The implicit assumption of the exercise is that all married couples consist of a man and a woman, but it’s more fun to solve it in a generic way. So let’s do that using ASP.
First, we model the people and their fixed binary gender (more assumptions, but else the exercise is truly underspecified):
person(0..19).
gender(man; woman).
{ gender(P, G) : gender(G) } = 1 :- person(P).
I decided to model a couple using an even and odd numbered person:
couple(A, B) :- person(A), person(B), A != B, A/2 == B/2.
Next, we model the handshakes. Two people shake hands if they are not part of the same couple, and both are men:
handshake(A, B) :- person(A), person(B), A < B, not couple(A, B), gender(A, man), gender(B, man).
The A < B
ensures we only count one handshake between two men,
as handshaking is a symmetric act.
We also count the handshakes:
handshakes(N) :- N = #count { handshakes(A, B) : handshake(A, B) }.
Likewise, two kisses happen between two persons not in the same couple where one is a woman.

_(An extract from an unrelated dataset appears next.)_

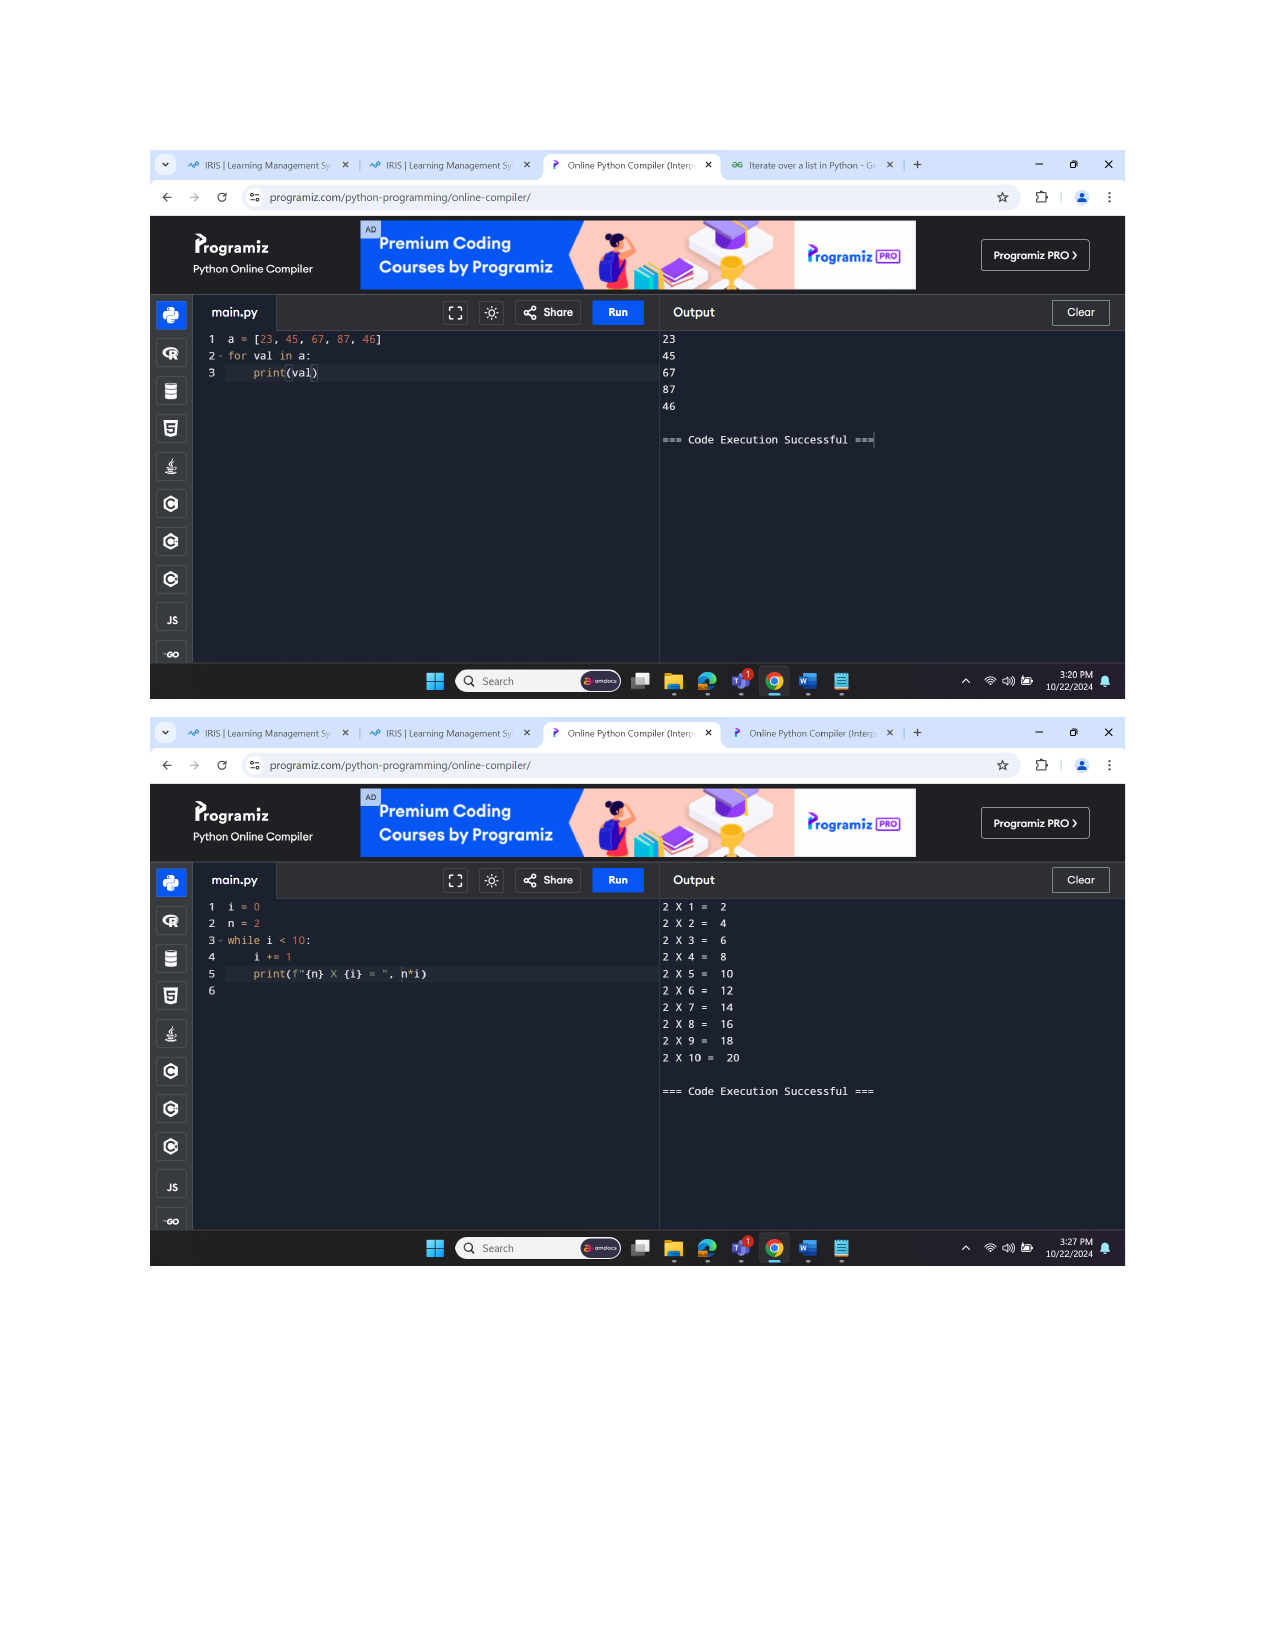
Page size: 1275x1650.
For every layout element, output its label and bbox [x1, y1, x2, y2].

Note that kisses are asymmetric since they go from mouth to cheek (this cost me an hour of debugging...):
kiss(A, B) :- person(A), person(B), not A == B, not couple(A, B), gender(A, woman).
kiss(A, B) :- person(A), person(B), not A == B, not couple(A, B), gender(B, woman).
kisses(N) :- H = #count { kisses(A, B) : kiss(A, B) }, N = H * 2.
Finally, we also count men and women for reporting purposes:
men(N) :- N = #count { g(P) : gender(P, man) }.
women(N) :- N = #count { g(P) : gender(P, woman) }.
#show handshakes/1.
#show kisses/1.
#show men/1.
#show women/1.
Thanks to clingo’s parallelization support, we can compute all possible 220 solutions very quickly:
Solving...
Answer: 1
women(0) men(20) kisses(0) handshakes(180)
Answer: 2
women(1) men(19) kisses(72) handshakes(162)
Answer: 3
women(1) men(19) kisses(72) handshakes(162)
...
Answer: 1048576
women(12) men(8) kisses(616) handshakes(26)
SATISFIABLE
Models : 1048576
Calls : 1
Time : 51.163s (Solving: 51.00s 1st Model: 0.10s Unsat: 0.01s)
CPU Time : 463.811s
Threads : 16 (Winner: 0)
We can also specialize the model to have only hetero couples:
:- Z = 0..9, not gender(2*Z, man).
:- Z = 0..9, not gender(2*Z+1, woman).
Then we get the unique solution:
Solving...
Answer: 1
women(10) men(10) kisses(540) handshakes(45)
SATISFIABLE
I hope this post could interest you in how Answer Set Programming can be used. Some more interesting programs can be found on Hakan Kjellerstrand’s blog.